## Dataset

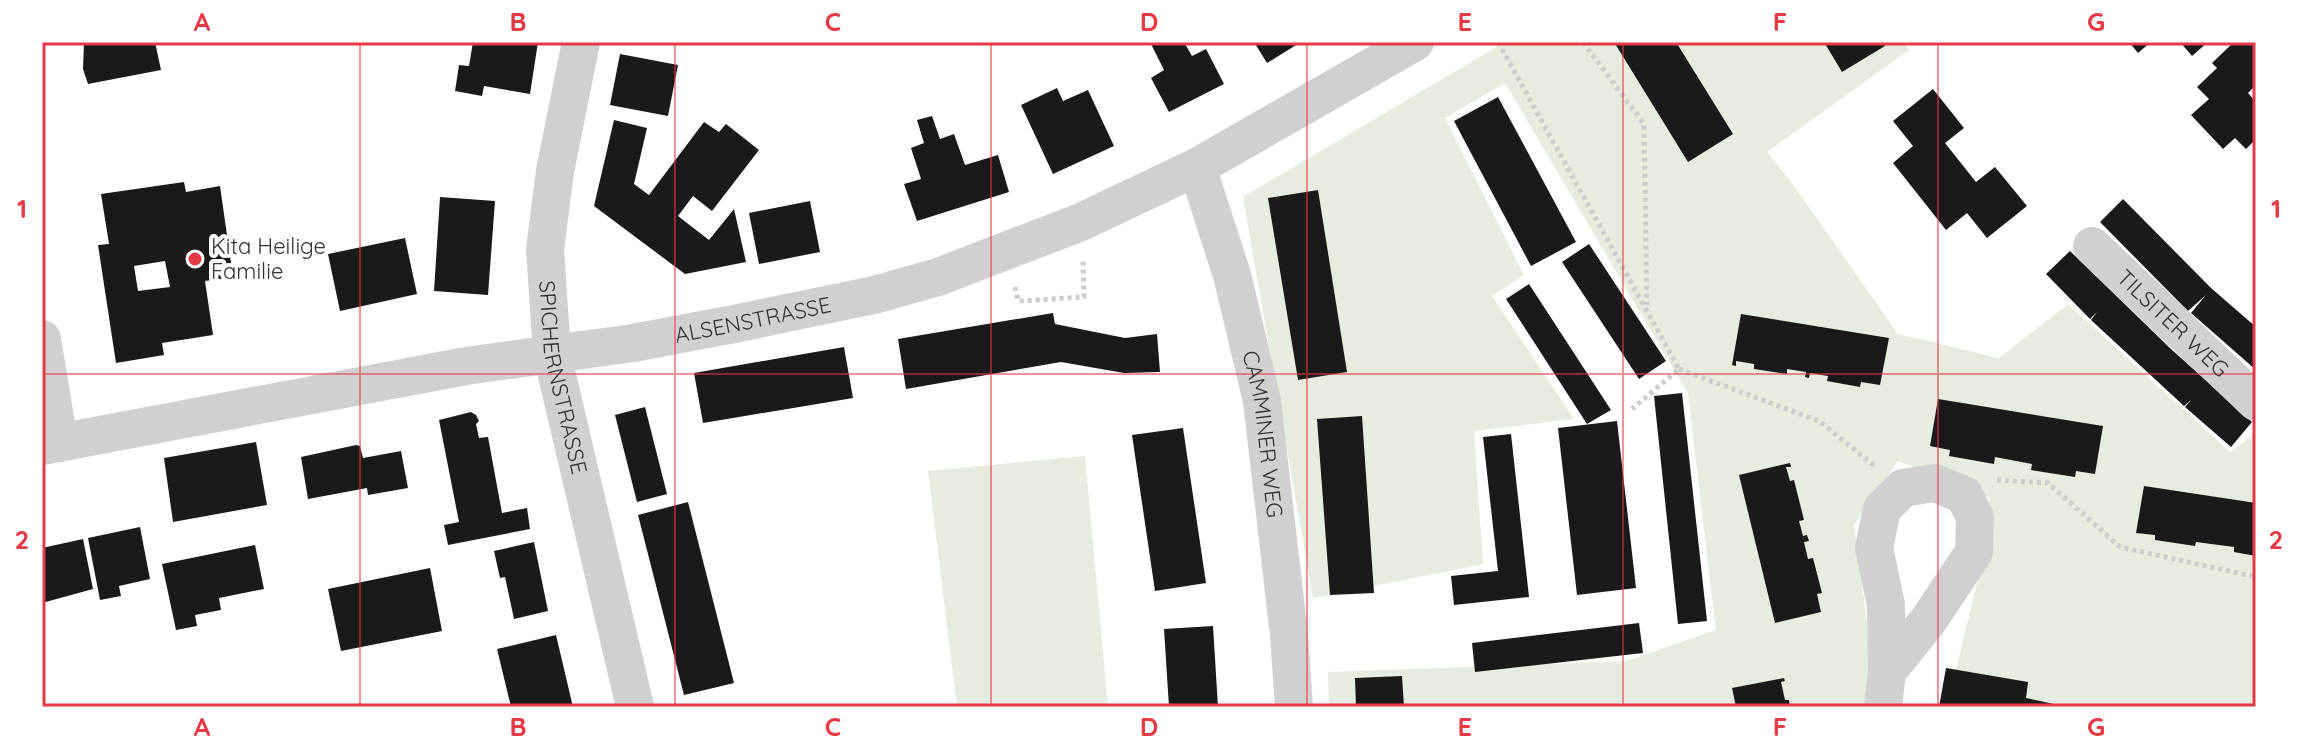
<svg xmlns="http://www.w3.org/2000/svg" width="2298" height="749" font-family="Quicksand,sans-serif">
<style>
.green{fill:#e6ecdf}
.building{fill:#1a1a1a;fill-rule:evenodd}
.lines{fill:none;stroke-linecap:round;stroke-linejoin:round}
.path{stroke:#cdcdcd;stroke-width:5;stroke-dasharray:4 4;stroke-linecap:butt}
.minor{stroke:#d0d0d0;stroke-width:38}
.grid{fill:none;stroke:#e63946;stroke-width:2;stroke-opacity:0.55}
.poi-dot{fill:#e63946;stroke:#fff;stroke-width:3}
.labels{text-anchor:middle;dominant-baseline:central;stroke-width:8;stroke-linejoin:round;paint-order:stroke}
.poi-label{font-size:22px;fill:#333;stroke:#fff;text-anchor:start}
.street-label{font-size:22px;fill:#333;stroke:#fff}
.neatline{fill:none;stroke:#e63946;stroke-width:3}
.grid-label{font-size:26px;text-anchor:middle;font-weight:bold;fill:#e63946}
</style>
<rect width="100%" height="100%" fill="#fff"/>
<path class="green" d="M1505 42H1903L1909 50 1767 152 1792 183 1898 334 1999 358 2068 304 2230 452 2256 433V707H1947L1982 562 1990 498 1898 461 1854 525 1874 676 1869 707H1329L1328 672 1627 661 1716 630 1688 394 1505 83 1445 118 1524 275 1492 296 1574 419 1474 431 1483 564 1313 598 1243 197Z
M1085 456 1108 707H957L928 471Z"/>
<path class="building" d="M84 42H155L161 70 88 84 83 69Z
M473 42H538L530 94 484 86 482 96 455 91 459 65 469 66Z
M1150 42H1184L1192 56 1206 49 1224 84 1169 112 1151 78 1164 70Z
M1254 42H1301L1267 63Z
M1614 42H1676L1733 134 1688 162Z
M1824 42H1883L1885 46 1842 72Z
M2129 42H2151L2138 53Z
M2180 42H2208L2192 56Z
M2234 42H2250L2256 48V85L2248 93 2256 102V139L2246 149 2235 138 2223 149 2191 115 2209 99 2197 87 2217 68 2212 63Z
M620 54 678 65 668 116 610 105Z
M1057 88 1063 101 1088 90 1114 146 1053 174 1021 105Z
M1933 89 1964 128 1945 143 1976 182 1995 167 2027 206 1987 238 1967 213 1946 230 1893 163 1913 146 1893 121Z
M1498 97 1576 242 1531 266 1454 121Z
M932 116 940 139 954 134 965 165 998 155 1009 192 917 221 904 184 921 179 911 148 924 143 917 120Z
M614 120 647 128 634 184 649 195 704 122 719 132 726 124 759 150 712 211 693 196 678 216 709 240 734 209 746 262 685 274 594 206Z
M184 182 186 192 220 186 233 277 205 281 213 335 162 343 164 355 116 363 98 245 109 244 101 194ZM165 261 170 287 138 291 134 266Z
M1318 190 1347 372 1298 380 1268 198Z
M440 197 495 201 488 295 434 291Z
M2123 199 2211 288 2256 327V370L2191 313 2206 295 2188 311 2100 222Z
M810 201 820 252 759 264 749 213Z
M405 238 417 294 340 311 328 254Z
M1589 244 1666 361 1639 379 1562 262Z
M2070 251 2171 349 2252 422 2231 447 2185 407 2191 400 2184 406 2091 320 2097 312 2090 319 2046 274Z
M1529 284 1611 410 1587 424 1506 299Z
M1053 313 1055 324 1125 338 1157 334 1160 372 1124 373 1061 362 906 389 898 339Z
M1741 314 1889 338 1880 385 1861 382 1860 387 1827 381 1828 376 1810 373 1809 378 1805 377 1806 372 1787 369V374L1754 369V364L1736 361V366L1732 365Z
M844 347 853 398 703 423 694 373Z
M1682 393 1707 621 1678 624 1654 396Z
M1938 399 2103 426 2095 474 2076 471 2075 477 2031 470 2032 464 1995 457 1994 464 1949 456 1950 450 1930 446Z
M645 407 667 494 637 502 615 415Z
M471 412 476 415 479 421 476 424 479 438 488 437 502 513 527 508 530 529 448 545 444 525 459 522 439 420Z
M1362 416 1374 593 1330 595 1317 419Z
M1617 421 1636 588 1577 595 1558 428Z
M1183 428 1206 583 1155 591 1132 435Z
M1511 434 1529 597 1454 605 1451 576 1498 571 1483 437Z
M256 442 267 505 173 522 164 458Z
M356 445 360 446 363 458 401 451 408 488 368 495 367 488 308 499 301 457Z
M1790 463 1791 467H1786L1790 481 1794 480 1804 520 1799 521 1803 536 1807 535 1809 541 1804 542 1808 559 1813 558 1822 593 1817 594 1821 612 1775 623 1739 475Z
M2144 486 2256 503V556L2234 552V547L2196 542 2195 546 2155 540V535L2136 533Z
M688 502 734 683 684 695 638 515Z
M140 527 150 579 119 586 121 596 100 600 88 538Z
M83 539 93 589 42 603V548Z
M534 542 548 611 514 619 505 577 500 578 494 551Z
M255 545 264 589 219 598 221 610 195 615 197 626 176 630 162 564Z
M430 568 442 631 341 651 328 589Z
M1639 623 1643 653 1475 672 1472 643Z
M1213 626 1218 707H1169L1164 629Z
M556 635 573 707H511L497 649Z
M1946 668 2028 682 2026 698 2067 707H1939Z
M1402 676 1404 707H1356L1355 678Z
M1784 678 1785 681 1781 682 1785 700H1789L1790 707H1736L1732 688Z"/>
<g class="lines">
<path class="path" d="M1498 42 1679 369 1632 409
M1583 42 1644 124 1647 305
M1015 287 1018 301 1084 297 1083 259
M1679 369 1819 421 1876 467
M1997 480 2048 483 2120 547 2256 577"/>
<g class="minor">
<path id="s1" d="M581 42 555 171 545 249 552 354 635 707"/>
<path id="s2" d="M1197 167 1232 275 1262 401 1289 635 1294 707"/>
<path id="s3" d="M2092 246 2256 402"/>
<path d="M42 339 59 443"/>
<path id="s4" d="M42 446 466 366 633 343 734 324 874 295 938 277 1081 222 1197 167 1415 42"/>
<path d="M1883 707 1887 672 1886 605 1874 548 1882 509 1903 488 1935 483 1964 495 1975 517 1974 552 1928 621 1887 672"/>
</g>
</g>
<path class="grid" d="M360 42V707M675 42V707M991 42V707M1307 42V707M1623 42V707M1938 42V707M42 374H2256"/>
<circle class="poi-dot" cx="195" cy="259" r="8"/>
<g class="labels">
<g class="poi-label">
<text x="211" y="246">Kita Heilige<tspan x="211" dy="25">Familie</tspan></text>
</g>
<g class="street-label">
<text stroke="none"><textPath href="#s4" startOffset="722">ALSENSTRASSE</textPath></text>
<text stroke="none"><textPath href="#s3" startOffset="112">TILSITER WEG</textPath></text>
<text stroke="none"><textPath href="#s1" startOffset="340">SPICHERNSTRASSE</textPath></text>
<text stroke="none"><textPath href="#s2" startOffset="276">CAMMINER WEG</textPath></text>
</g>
</g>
<rect width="2298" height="749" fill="none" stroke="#ffffff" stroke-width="88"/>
<rect x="44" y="44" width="2210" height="661" class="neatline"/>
<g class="grid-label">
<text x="202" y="31">A</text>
<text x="518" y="31">B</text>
<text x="833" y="31">C</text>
<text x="1149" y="31">D</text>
<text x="1465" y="31">E</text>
<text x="1780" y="31">F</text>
<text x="2096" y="31">G</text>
<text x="22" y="218">1</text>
<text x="2276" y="218">1</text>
<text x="22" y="549">2</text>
<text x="2276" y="549">2</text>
<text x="202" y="736">A</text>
<text x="518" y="736">B</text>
<text x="833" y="736">C</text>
<text x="1149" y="736">D</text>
<text x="1465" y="736">E</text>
<text x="1780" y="736">F</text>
<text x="2096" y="736">G</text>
</g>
</svg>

## Problem description
Your answer must be the full listing, copied exactly, with no pictures in it.

## Written answer
<svg xmlns="http://www.w3.org/2000/svg" width="2298" height="749" font-family="Quicksand,sans-serif">
<style>
.green{fill:#e6ecdf}
.building{fill:#1a1a1a;fill-rule:evenodd}
.lines{fill:none;stroke-linecap:round;stroke-linejoin:round}
.path{stroke:#cdcdcd;stroke-width:5;stroke-dasharray:4 4;stroke-linecap:butt}
.minor{stroke:#d0d0d0;stroke-width:38}
.grid{fill:none;stroke:#e63946;stroke-width:2;stroke-opacity:0.55}
.poi-dot{fill:#e63946;stroke:#fff;stroke-width:3}
.labels{text-anchor:middle;dominant-baseline:central;stroke-width:8;stroke-linejoin:round;paint-order:stroke}
.poi-label{font-size:22px;fill:#333;stroke:#fff;text-anchor:start}
.street-label{font-size:22px;fill:#333;stroke:#fff}
.neatline{fill:none;stroke:#e63946;stroke-width:3}
.grid-label{font-size:26px;text-anchor:middle;font-weight:bold;fill:#e63946}
</style>
<rect width="100%" height="100%" fill="#fff"/>
<path class="green" d="M1505 42H1903L1909 50 1767 152 1792 183 1898 334 1999 358 2068 304 2230 452 2256 433V707H1947L1982 562 1990 498 1898 461 1854 525 1874 676 1869 707H1329L1328 672 1627 661 1716 630 1688 394 1505 83 1445 118 1524 275 1492 296 1574 419 1474 431 1483 564 1313 598 1243 197Z
M1085 456 1108 707H957L928 471Z"/>
<path class="building" d="M84 42H155L161 70 88 84 83 69Z
M473 42H538L530 94 484 86 482 96 455 91 459 65 469 66Z
M1150 42H1184L1192 56 1206 49 1224 84 1169 112 1151 78 1164 70Z
M1254 42H1301L1267 63Z
M1614 42H1676L1733 134 1688 162Z
M1824 42H1883L1885 46 1842 72Z
M2129 42H2151L2138 53Z
M2180 42H2208L2192 56Z
M2234 42H2250L2256 48V85L2248 93 2256 102V139L2246 149 2235 138 2223 149 2191 115 2209 99 2197 87 2217 68 2212 63Z
M620 54 678 65 668 116 610 105Z
M1057 88 1063 101 1088 90 1114 146 1053 174 1021 105Z
M1933 89 1964 128 1945 143 1976 182 1995 167 2027 206 1987 238 1967 213 1946 230 1893 163 1913 146 1893 121Z
M1498 97 1576 242 1531 266 1454 121Z
M932 116 940 139 954 134 965 165 998 155 1009 192 917 221 904 184 921 179 911 148 924 143 917 120Z
M614 120 647 128 634 184 649 195 704 122 719 132 726 124 759 150 712 211 693 196 678 216 709 240 734 209 746 262 685 274 594 206Z
M184 182 186 192 220 186 233 277 205 281 213 335 162 343 164 355 116 363 98 245 109 244 101 194ZM165 261 170 287 138 291 134 266Z
M1318 190 1347 372 1298 380 1268 198Z
M440 197 495 201 488 295 434 291Z
M2123 199 2211 288 2256 327V370L2191 313 2206 295 2188 311 2100 222Z
M810 201 820 252 759 264 749 213Z
M405 238 417 294 340 311 328 254Z
M1589 244 1666 361 1639 379 1562 262Z
M2070 251 2171 349 2252 422 2231 447 2185 407 2191 400 2184 406 2091 320 2097 312 2090 319 2046 274Z
M1529 284 1611 410 1587 424 1506 299Z
M1053 313 1055 324 1125 338 1157 334 1160 372 1124 373 1061 362 906 389 898 339Z
M1741 314 1889 338 1880 385 1861 382 1860 387 1827 381 1828 376 1810 373 1809 378 1805 377 1806 372 1787 369V374L1754 369V364L1736 361V366L1732 365Z
M844 347 853 398 703 423 694 373Z
M1682 393 1707 621 1678 624 1654 396Z
M1938 399 2103 426 2095 474 2076 471 2075 477 2031 470 2032 464 1995 457 1994 464 1949 456 1950 450 1930 446Z
M645 407 667 494 637 502 615 415Z
M471 412 476 415 479 421 476 424 479 438 488 437 502 513 527 508 530 529 448 545 444 525 459 522 439 420Z
M1362 416 1374 593 1330 595 1317 419Z
M1617 421 1636 588 1577 595 1558 428Z
M1183 428 1206 583 1155 591 1132 435Z
M1511 434 1529 597 1454 605 1451 576 1498 571 1483 437Z
M256 442 267 505 173 522 164 458Z
M356 445 360 446 363 458 401 451 408 488 368 495 367 488 308 499 301 457Z
M1790 463 1791 467H1786L1790 481 1794 480 1804 520 1799 521 1803 536 1807 535 1809 541 1804 542 1808 559 1813 558 1822 593 1817 594 1821 612 1775 623 1739 475Z
M2144 486 2256 503V556L2234 552V547L2196 542 2195 546 2155 540V535L2136 533Z
M688 502 734 683 684 695 638 515Z
M140 527 150 579 119 586 121 596 100 600 88 538Z
M83 539 93 589 42 603V548Z
M534 542 548 611 514 619 505 577 500 578 494 551Z
M255 545 264 589 219 598 221 610 195 615 197 626 176 630 162 564Z
M430 568 442 631 341 651 328 589Z
M1639 623 1643 653 1475 672 1472 643Z
M1213 626 1218 707H1169L1164 629Z
M556 635 573 707H511L497 649Z
M1946 668 2028 682 2026 698 2067 707H1939Z
M1402 676 1404 707H1356L1355 678Z
M1784 678 1785 681 1781 682 1785 700H1789L1790 707H1736L1732 688Z"/>
<g class="lines">
<path class="path" d="M1498 42 1679 369 1632 409
M1583 42 1644 124 1647 305
M1015 287 1018 301 1084 297 1083 259
M1679 369 1819 421 1876 467
M1997 480 2048 483 2120 547 2256 577"/>
<g class="minor">
<path id="s1" d="M581 42 555 171 545 249 552 354 635 707"/>
<path id="s2" d="M1197 167 1232 275 1262 401 1289 635 1294 707"/>
<path id="s3" d="M2092 246 2256 402"/>
<path d="M42 339 59 443"/>
<path id="s4" d="M42 446 466 366 633 343 734 324 874 295 938 277 1081 222 1197 167 1415 42"/>
<path d="M1883 707 1887 672 1886 605 1874 548 1882 509 1903 488 1935 483 1964 495 1975 517 1974 552 1928 621 1887 672"/>
</g>
</g>
<path class="grid" d="M360 42V707M675 42V707M991 42V707M1307 42V707M1623 42V707M1938 42V707M42 374H2256"/>
<circle class="poi-dot" cx="195" cy="259" r="8"/>
<g class="labels">
<g class="poi-label">
<text x="211" y="246">Kita Heilige<tspan x="211" dy="25">Familie</tspan></text>
</g>
<g class="street-label">
<text stroke="none"><textPath href="#s4" startOffset="722">ALSENSTRASSE</textPath></text>
<text stroke="none"><textPath href="#s3" startOffset="112">TILSITER WEG</textPath></text>
<text stroke="none"><textPath href="#s1" startOffset="340">SPICHERNSTRASSE</textPath></text>
<text stroke="none"><textPath href="#s2" startOffset="276">CAMMINER WEG</textPath></text>
</g>
</g>
<rect width="2298" height="749" fill="none" stroke="#ffffff" stroke-width="88"/>
<rect x="44" y="44" width="2210" height="661" class="neatline"/>
<g class="grid-label">
<text x="202" y="31">A</text>
<text x="518" y="31">B</text>
<text x="833" y="31">C</text>
<text x="1149" y="31">D</text>
<text x="1465" y="31">E</text>
<text x="1780" y="31">F</text>
<text x="2096" y="31">G</text>
<text x="22" y="218">1</text>
<text x="2276" y="218">1</text>
<text x="22" y="549">2</text>
<text x="2276" y="549">2</text>
<text x="202" y="736">A</text>
<text x="518" y="736">B</text>
<text x="833" y="736">C</text>
<text x="1149" y="736">D</text>
<text x="1465" y="736">E</text>
<text x="1780" y="736">F</text>
<text x="2096" y="736">G</text>
</g>
</svg>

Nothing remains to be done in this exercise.